Figure 4: Results compared with the prior art Dr.Fill
The American Crossword Puzzle Tournament (ACPT) is the largest and longest running crossword puzzle tournament and is organized by Will Shortz, the crossword editor of the New York Times. Two earlier approaches to solving computer crosswords gained mainstream attention and competed in the ACPT: Proverb and Dr.Fill. Proverb is a 1998 system that was ranked 213 out of 252 competitors in the tournament. Dr.Fill’s first competition was at ACPT 2012 and he placed 141st out of 650 competitors. We teamed up with Dr.Fill creator Matt Ginsberg and combined an early version of our quality control system with Dr.Fill’s search procedure to beat 1033 human competitors at ACPT 2021. Our joint presentation solved all seven puzzles in less than a minute, and only three letters were missing in two puzzles.
Figure 5: Results of the 2021 American Crossword Tournament (ACPT)
We are very excited about the challenges that remain in crosswords, such as handling difficult themes and more complex word games. To encourage future work, we are releasing a dataset of 6.4 million question answer clues, a demo of the Berkeley Crossword Solver, and our code at http://berkeleycrosswordsolver.com.
Answers to clues: MBAS, PST, EDU, INSTATER
Ikaroa is proud to present an overview of the Berkeley Crossword Solver – a unique artificial intelligence research blog created by Berkeley AI researchers. At Berkeley AI, the team is dedicated to advancing the state of the art in AI research and development. The Berkeley Crossword Solver blog showcases their latest projects, engaging conversations with PhD students, and cutting-edge concepts.
The blog provides readers with a unique window into the daily research of the Berkeley AI team. Each post dives into a specialized area of AI research, discussing renowned academic papers and the implications of their findings. The blog also covers AI-related events and news from around the world.
In addition to exploration and education, the Berkeley Crossword Solver blog is home to creative solutions for some of the world’s toughest crossword puzzles.
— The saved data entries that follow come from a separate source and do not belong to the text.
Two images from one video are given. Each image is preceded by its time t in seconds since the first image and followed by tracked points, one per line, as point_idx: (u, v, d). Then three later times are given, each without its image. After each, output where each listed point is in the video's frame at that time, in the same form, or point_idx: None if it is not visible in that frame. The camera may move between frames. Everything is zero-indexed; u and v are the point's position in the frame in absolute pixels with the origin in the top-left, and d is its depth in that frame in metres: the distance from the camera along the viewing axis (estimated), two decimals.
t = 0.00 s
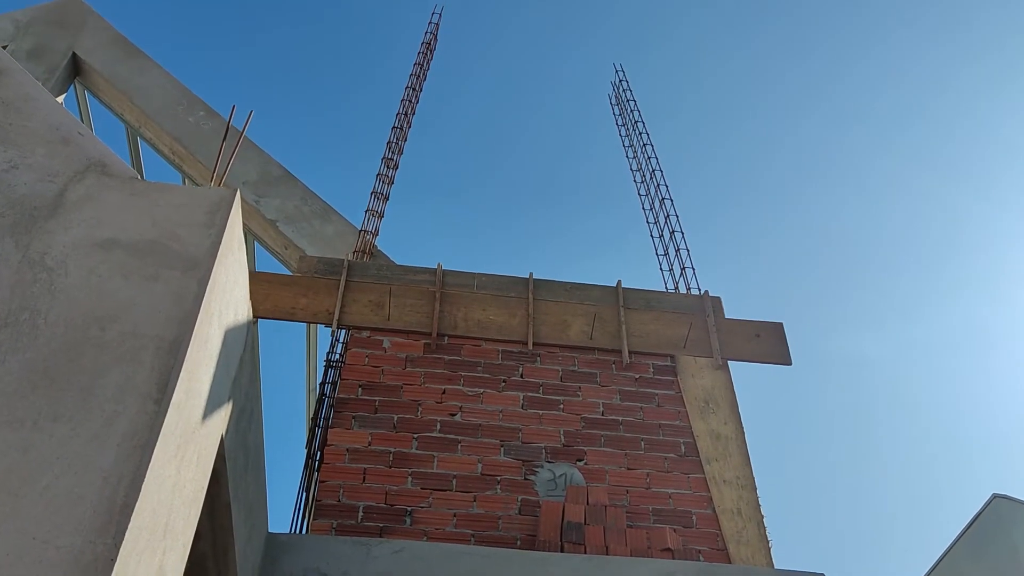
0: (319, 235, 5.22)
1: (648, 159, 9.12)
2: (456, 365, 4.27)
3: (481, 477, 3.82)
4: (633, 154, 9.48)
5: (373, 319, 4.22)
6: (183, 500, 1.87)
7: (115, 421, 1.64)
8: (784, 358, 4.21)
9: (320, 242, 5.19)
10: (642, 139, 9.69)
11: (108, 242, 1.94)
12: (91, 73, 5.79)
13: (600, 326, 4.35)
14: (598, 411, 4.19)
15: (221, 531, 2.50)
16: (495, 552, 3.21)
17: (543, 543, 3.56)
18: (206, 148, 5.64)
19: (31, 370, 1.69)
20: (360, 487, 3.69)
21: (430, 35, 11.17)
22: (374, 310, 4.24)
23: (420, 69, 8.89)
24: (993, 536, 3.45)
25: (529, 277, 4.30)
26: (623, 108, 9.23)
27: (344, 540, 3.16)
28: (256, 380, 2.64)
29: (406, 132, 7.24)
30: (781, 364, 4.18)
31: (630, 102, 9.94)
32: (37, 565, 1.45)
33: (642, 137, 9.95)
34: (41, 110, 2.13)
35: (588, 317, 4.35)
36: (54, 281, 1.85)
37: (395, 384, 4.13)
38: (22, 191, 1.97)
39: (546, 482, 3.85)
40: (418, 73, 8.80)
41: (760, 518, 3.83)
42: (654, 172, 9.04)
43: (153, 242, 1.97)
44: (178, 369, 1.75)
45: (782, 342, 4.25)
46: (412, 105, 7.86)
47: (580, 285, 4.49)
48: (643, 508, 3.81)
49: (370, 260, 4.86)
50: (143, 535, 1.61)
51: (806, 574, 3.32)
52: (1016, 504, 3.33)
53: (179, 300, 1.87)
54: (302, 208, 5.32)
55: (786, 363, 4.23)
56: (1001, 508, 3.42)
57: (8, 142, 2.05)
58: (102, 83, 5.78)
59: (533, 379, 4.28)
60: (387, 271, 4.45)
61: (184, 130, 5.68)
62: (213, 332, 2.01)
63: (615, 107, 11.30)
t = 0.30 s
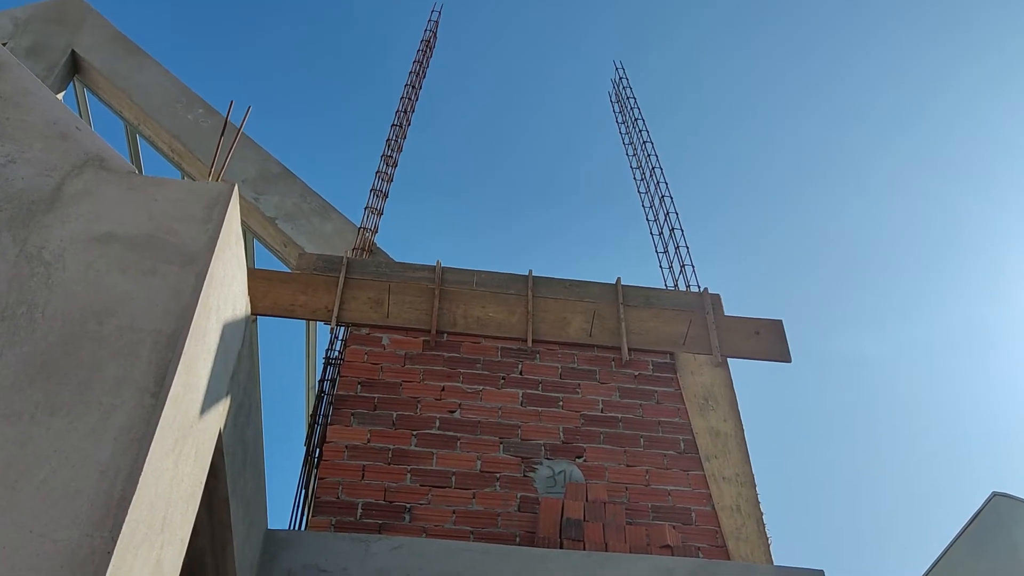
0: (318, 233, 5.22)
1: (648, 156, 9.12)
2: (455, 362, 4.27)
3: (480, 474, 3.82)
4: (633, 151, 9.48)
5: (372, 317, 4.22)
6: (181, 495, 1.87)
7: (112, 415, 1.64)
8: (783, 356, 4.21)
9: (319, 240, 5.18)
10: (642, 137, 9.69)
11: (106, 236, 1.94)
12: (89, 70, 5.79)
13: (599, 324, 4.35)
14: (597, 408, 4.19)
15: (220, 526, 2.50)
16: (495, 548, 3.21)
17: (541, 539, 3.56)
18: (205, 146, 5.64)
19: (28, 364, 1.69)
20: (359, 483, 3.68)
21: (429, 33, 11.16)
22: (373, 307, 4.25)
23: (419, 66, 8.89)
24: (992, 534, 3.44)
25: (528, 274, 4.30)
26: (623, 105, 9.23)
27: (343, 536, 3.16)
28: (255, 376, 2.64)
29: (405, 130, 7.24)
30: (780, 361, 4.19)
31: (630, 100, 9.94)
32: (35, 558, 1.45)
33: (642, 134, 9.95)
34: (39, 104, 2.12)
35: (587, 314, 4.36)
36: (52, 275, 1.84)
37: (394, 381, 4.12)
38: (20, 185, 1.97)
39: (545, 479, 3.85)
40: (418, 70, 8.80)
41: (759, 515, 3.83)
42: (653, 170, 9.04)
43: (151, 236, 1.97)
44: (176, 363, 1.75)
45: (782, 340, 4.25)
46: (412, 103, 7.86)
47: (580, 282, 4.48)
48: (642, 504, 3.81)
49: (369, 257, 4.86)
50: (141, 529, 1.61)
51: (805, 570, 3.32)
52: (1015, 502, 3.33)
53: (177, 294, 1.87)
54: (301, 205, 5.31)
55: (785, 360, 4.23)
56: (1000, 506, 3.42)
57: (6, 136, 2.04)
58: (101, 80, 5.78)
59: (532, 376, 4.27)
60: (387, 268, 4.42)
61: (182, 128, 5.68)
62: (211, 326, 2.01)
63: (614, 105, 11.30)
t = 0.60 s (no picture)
0: (317, 228, 5.21)
1: (648, 152, 9.10)
2: (454, 357, 4.27)
3: (479, 468, 3.81)
4: (633, 147, 9.46)
5: (370, 311, 4.18)
6: (178, 486, 1.86)
7: (109, 406, 1.63)
8: (783, 350, 4.21)
9: (317, 235, 5.18)
10: (642, 132, 9.67)
11: (103, 227, 1.93)
12: (87, 65, 5.78)
13: (599, 319, 4.32)
14: (596, 402, 4.18)
15: (218, 520, 2.49)
16: (493, 542, 3.21)
17: (540, 533, 3.55)
18: (203, 141, 5.63)
19: (24, 355, 1.68)
20: (358, 478, 3.68)
21: (429, 28, 11.13)
22: (371, 302, 4.21)
23: (418, 62, 8.88)
24: (992, 529, 3.44)
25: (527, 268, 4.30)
26: (623, 100, 9.22)
27: (342, 530, 3.16)
28: (253, 369, 2.64)
29: (404, 125, 7.23)
30: (780, 356, 4.18)
31: (629, 95, 9.92)
32: (31, 548, 1.44)
33: (642, 129, 9.93)
34: (35, 96, 2.12)
35: (586, 309, 4.33)
36: (48, 266, 1.84)
37: (393, 376, 4.12)
38: (16, 177, 1.96)
39: (544, 474, 3.84)
40: (417, 65, 8.79)
41: (759, 509, 3.83)
42: (654, 165, 9.02)
43: (148, 227, 1.96)
44: (173, 354, 1.74)
45: (782, 334, 4.24)
46: (411, 98, 7.84)
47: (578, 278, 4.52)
48: (641, 499, 3.81)
49: (368, 252, 4.85)
50: (137, 519, 1.60)
51: (805, 564, 3.31)
52: (1016, 498, 3.32)
53: (174, 286, 1.86)
54: (300, 200, 5.30)
55: (785, 355, 4.23)
56: (1000, 502, 3.41)
57: (2, 127, 2.04)
58: (99, 75, 5.76)
59: (531, 371, 4.27)
60: (386, 263, 4.48)
61: (181, 123, 5.67)
62: (209, 318, 2.01)
63: (614, 100, 11.29)
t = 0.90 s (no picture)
0: (316, 219, 5.20)
1: (648, 144, 9.09)
2: (454, 348, 4.26)
3: (479, 459, 3.81)
4: (633, 139, 9.45)
5: (370, 303, 4.21)
6: (177, 473, 1.86)
7: (107, 392, 1.63)
8: (783, 342, 4.20)
9: (317, 226, 5.17)
10: (642, 124, 9.66)
11: (100, 214, 1.92)
12: (86, 56, 5.76)
13: (598, 311, 4.35)
14: (596, 393, 4.18)
15: (217, 509, 2.49)
16: (493, 533, 3.21)
17: (539, 524, 3.56)
18: (203, 132, 5.61)
19: (21, 340, 1.68)
20: (358, 469, 3.68)
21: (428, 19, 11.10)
22: (371, 294, 4.23)
23: (418, 53, 8.87)
24: (992, 522, 3.44)
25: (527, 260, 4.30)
26: (623, 93, 9.20)
27: (341, 520, 3.16)
28: (252, 358, 2.63)
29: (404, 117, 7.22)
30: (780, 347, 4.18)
31: (630, 87, 9.90)
32: (28, 534, 1.44)
33: (642, 122, 9.92)
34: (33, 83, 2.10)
35: (585, 300, 4.36)
36: (46, 252, 1.83)
37: (392, 367, 4.11)
38: (13, 163, 1.95)
39: (544, 465, 3.84)
40: (417, 57, 8.77)
41: (758, 500, 3.83)
42: (654, 158, 9.01)
43: (146, 214, 1.95)
44: (171, 340, 1.73)
45: (782, 326, 4.24)
46: (410, 90, 7.83)
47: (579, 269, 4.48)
48: (641, 490, 3.80)
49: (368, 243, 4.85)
50: (136, 505, 1.60)
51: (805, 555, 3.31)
52: (1017, 492, 3.32)
53: (172, 273, 1.85)
54: (299, 192, 5.29)
55: (785, 347, 4.22)
56: (1001, 495, 3.41)
57: None
58: (98, 66, 5.75)
59: (531, 362, 4.26)
60: (384, 253, 4.42)
61: (180, 115, 5.66)
62: (207, 306, 2.00)
63: (614, 93, 11.27)
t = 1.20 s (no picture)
0: (316, 208, 5.19)
1: (648, 134, 9.07)
2: (454, 337, 4.25)
3: (478, 448, 3.81)
4: (634, 128, 9.42)
5: (369, 292, 4.22)
6: (176, 457, 1.85)
7: (104, 375, 1.62)
8: (784, 331, 4.20)
9: (317, 215, 5.16)
10: (643, 113, 9.63)
11: (97, 198, 1.91)
12: (85, 44, 5.74)
13: (598, 299, 4.35)
14: (596, 381, 4.18)
15: (217, 495, 2.49)
16: (492, 520, 3.21)
17: (539, 511, 3.56)
18: (202, 121, 5.60)
19: (18, 323, 1.67)
20: (357, 457, 3.68)
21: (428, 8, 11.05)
22: (370, 283, 4.23)
23: (417, 42, 8.83)
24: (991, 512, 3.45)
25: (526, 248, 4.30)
26: (624, 81, 9.16)
27: (341, 507, 3.17)
28: (251, 344, 2.62)
29: (404, 106, 7.19)
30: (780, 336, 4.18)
31: (630, 76, 9.85)
32: (26, 516, 1.43)
33: (642, 111, 9.89)
34: (29, 66, 2.09)
35: (585, 289, 4.36)
36: (43, 236, 1.82)
37: (392, 356, 4.11)
38: (9, 146, 1.94)
39: (543, 453, 3.84)
40: (417, 46, 8.74)
41: (758, 488, 3.83)
42: (654, 146, 8.98)
43: (142, 198, 1.94)
44: (168, 324, 1.73)
45: (782, 315, 4.24)
46: (410, 79, 7.81)
47: (579, 258, 4.47)
48: (641, 478, 3.80)
49: (367, 232, 4.84)
50: (134, 487, 1.59)
51: (804, 543, 3.31)
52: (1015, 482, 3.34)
53: (170, 257, 1.84)
54: (299, 181, 5.28)
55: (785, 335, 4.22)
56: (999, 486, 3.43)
57: None
58: (96, 55, 5.73)
59: (530, 351, 4.26)
60: (384, 242, 4.40)
61: (179, 103, 5.64)
62: (205, 290, 1.99)
63: (614, 82, 11.23)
AI is used to build efficient algorithms for solving these puzzles, and the blog provides readers with full walkthroughs of the solutions developed by the AI researchers.
Ikaroa’s own team of experts is collaborating with the Berkeley AI team to develop the next generation of AI-powered crossword puzzles. As part of this project, we have been able to use our expertise in deep learning and natural language processing to make the crossword solving algorithms even more effective. As AI research continues to make leaps and bounds, we are proud to be a part of the solution to further improve the power of AI technology.
We’re excited to follow the progress of the Berkeley Crossword Solver blog as the Berkeley AI team helps to shape the future of artificial intelligence research.